Num dos túneis da antiga mina

Segundo o livro “Decifrando a Terra” o carvão é uma rocha sedimentar combustível, formada a partir do soterramento e compactação de uma massa vegetal em ambiente anaeróbico (sem oxigênio), em bacias originalmente pouco profundas, a medida que a matéria orgânica é soterrada, inicia-se o processo de sua transformação em carvão, devido principalmente ao aumento de temperatura e pressão. Os elementos voláteis e a água presentes na matéria orgânica, são expelidos gerando concomitantemente, uma concentração relativa de carbono cada vez maior. A principal matéria-prima do carvão é a celulose

Amostra de carvão
As principais reservas de carvão do Mundo estão na Rússia e EUA. Brasil, por exemplo, tem menos de 0,1% na Bacia do Paraná.

Gráfico de reserva de carvão no Mundo

A região em que visitamos é uma das principais reservas de carvão do Chile, junto a região de Valdívia e Magalhães.
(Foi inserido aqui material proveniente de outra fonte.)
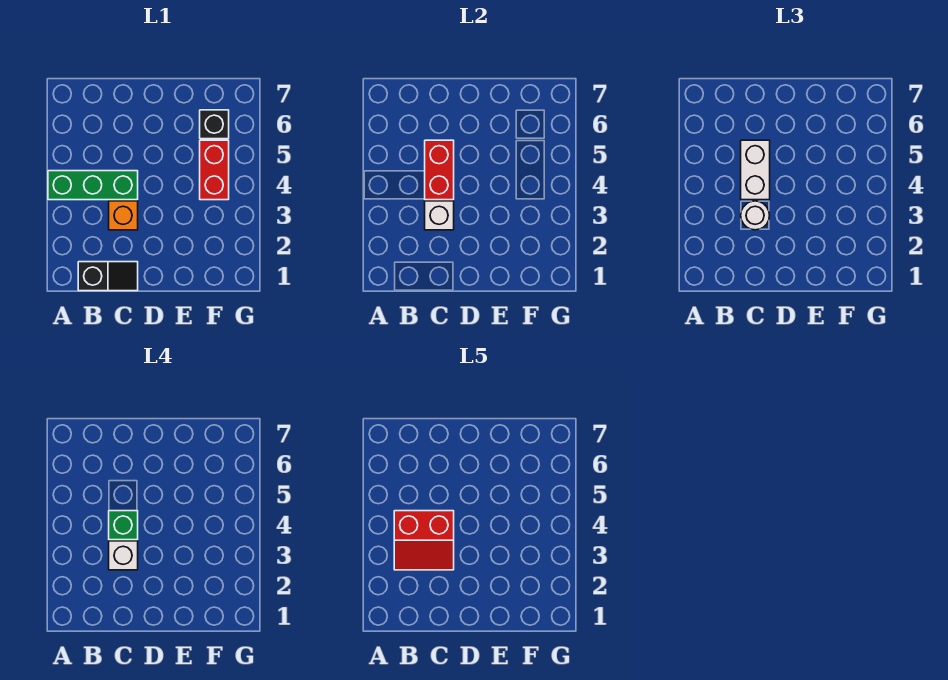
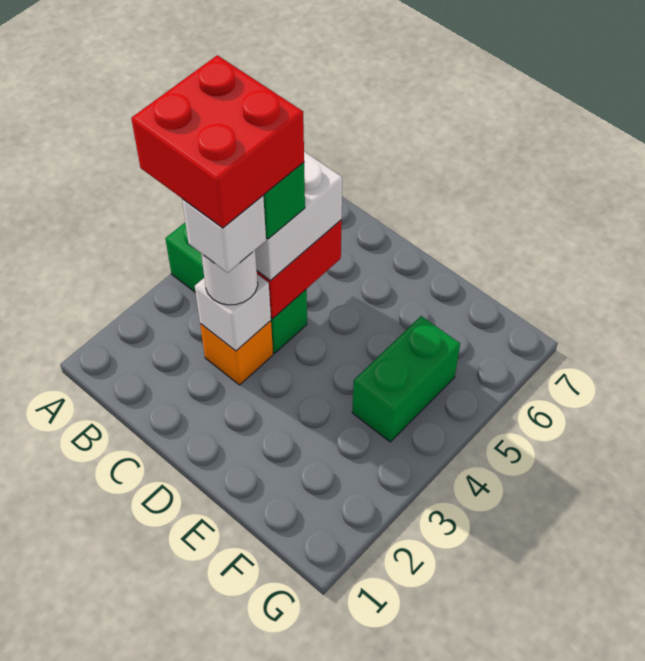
black slope B1:C1 level 1 top B -> none
red slope B3:C4 level 5 top 4 -> red brick B3:C4 level 5
red brick F4:F5 level 1 -> green brick F4:F5 level 1
black brick F6 level 1 -> none

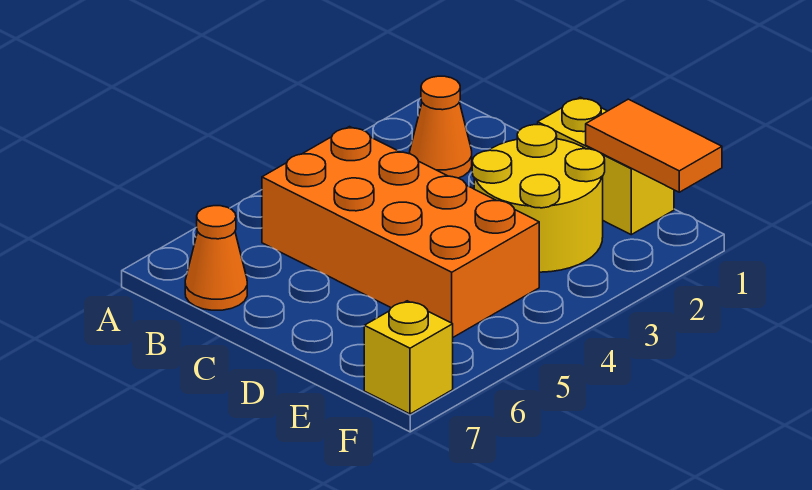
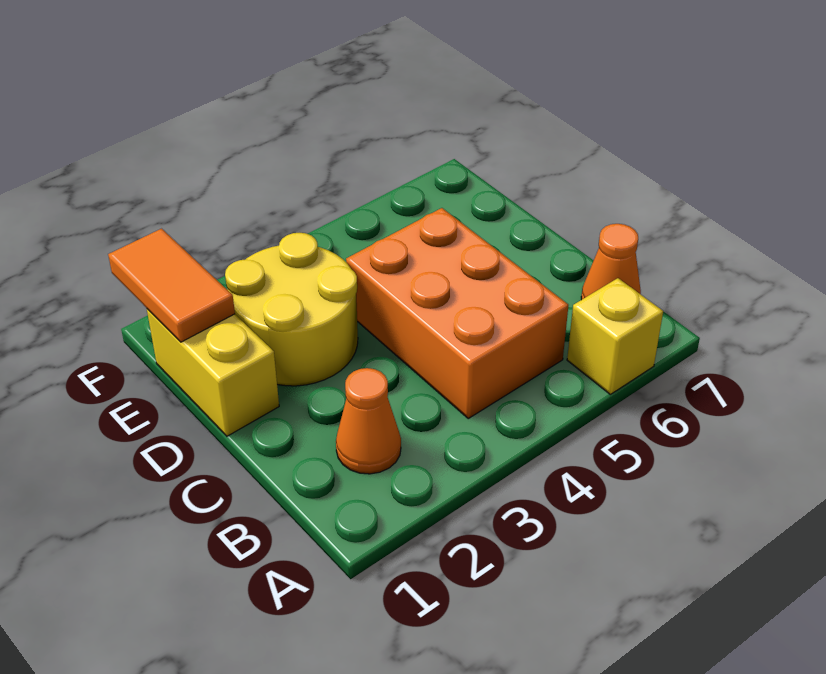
orange brick B4:E5 level 1 -> orange brick B4:D5 level 1
yellow brick F7 level 1 -> yellow brick A6 level 1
Sua exploração ocorreu desde o começo do séc XIX até o ano de 1997, quando o governo diz que os custos de produção saiam mais caros do que importação, essa explicação é controvérsia segundo os habitantes da cidade, que afirmam que tinham outras questões políticas por trás.

Reservas de carvão da região VIII no Chile

Segundo a publicação “Estudio sobre la cuestion carbonera en Chile” o carvão de Chile pertence ao Terciário, formado discordantemente sobre rochas do Cretáceo Superior a leste da Cordilheira Nahuelhuta. Uma particularidade importante na bacia de Lota é a camada de xisto com 30 metros de espessura entre o fundo do mar e a camada de arenito acima do carvão, o que reduz a infiltração de água do mar nas minas.
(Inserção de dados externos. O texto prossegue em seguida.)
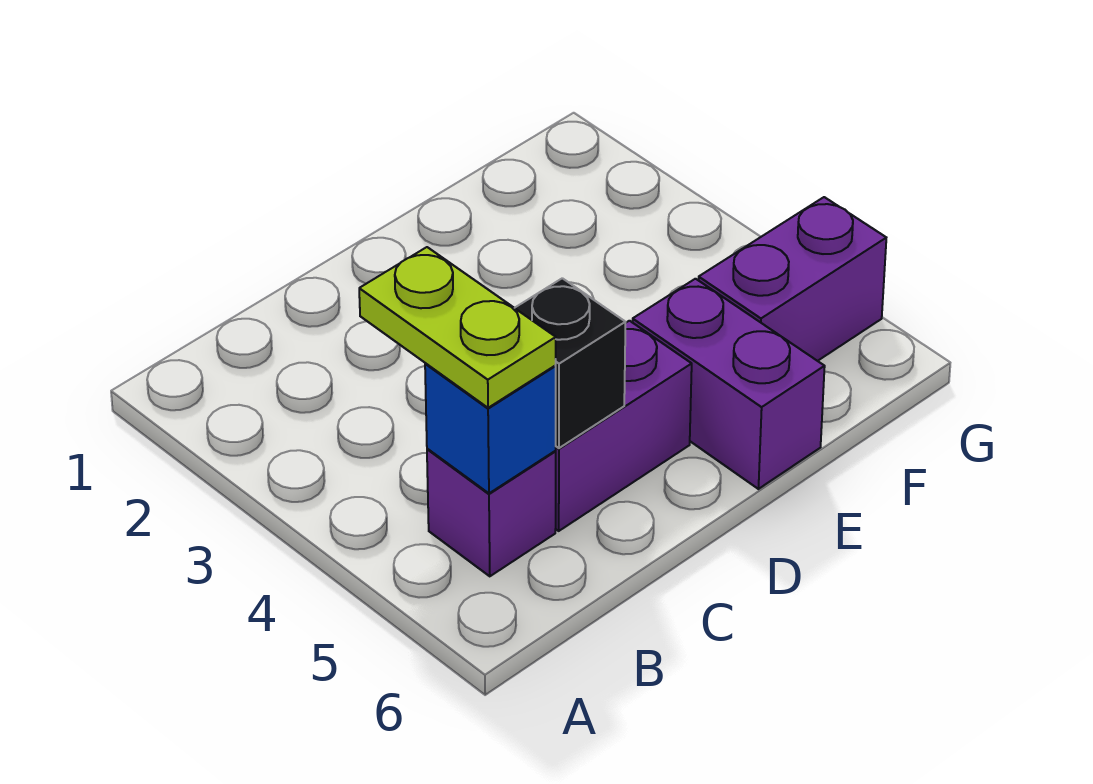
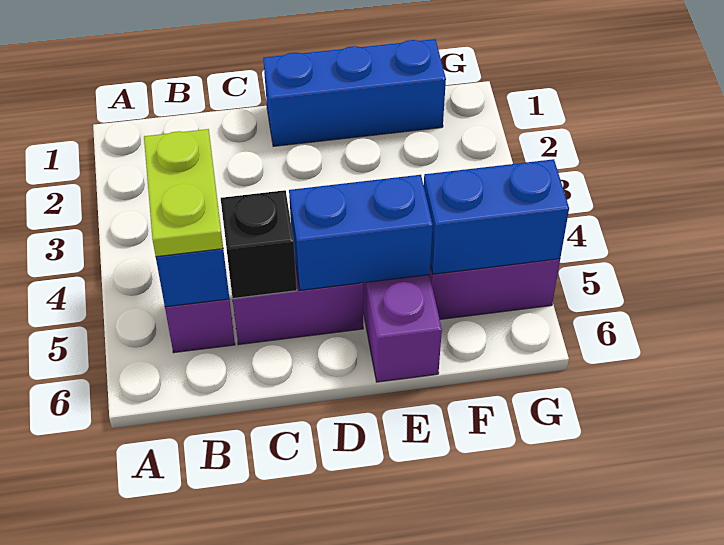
none -> blue brick D1:F1 level 1
none -> blue brick D5:E5 level 2
none -> blue brick F5:G5 level 2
Perfil do depósito de carvão da mina Lota

Entre as inúmeras minas que existiram, uma em especial criou fama, devido ao escritor Baldomero Lillo, habitante local que em seus contos mostrou a realidade da mina e dos trabalhadores. Essa mina se destacava pelas péssimas condições de trabalho e pela falta de tecnologia em relação a outras, por isso deram encerrado seu funcionamento em 1976, antes das outras. Era um verdadeiro garimpo. Conhecida como “Chiflón del Diablo” seu nome verdadeiro era Chiflón Carlos, hoje em dia transformada e adaptada para visitação turística pela empresa Lota Sorprendente.

Entrada na mina subterranea

O trabalho era todo manual, diferentemente das minas vizinhas que tinham equipamentos para escavar o carvão. O horário de começo de trabalho, para os patrões, era quando escutavam a primeira martelada no carvão, dai em diante os trabalhadores tinham mais 12 horas de labuta, porém o pequeno detalhe é que da casa até o salão na mina em que trabalhavam podiam levar até uma hora para chegar, o que agregaria mais 2 horas na jornada de trabalho desse mineiros. Trabalhavam ajoelhados, com um chapéu de palha como capacete, usando apenas um pedaço de pano para secar o suor e proteger seus narizes quando necessário (“fallaman”), sem luvas, sem óculos de proteção, sem direitos. Suas vidas úteis eram de 30 anos, isso se a artrite, silicose e/ou desnutrição os deixassem. Os pagamentos eram em fichas e só podiam gastá-las no mercadinho da vila, que coincidentemente era dos donos da mina (muito parecido com a exploração da borracha na Amazônia), esse pagamento não era suficiente para quase nada, assim que por falta de dinheiro obrigavam os filhos a trabalhar desde cedo.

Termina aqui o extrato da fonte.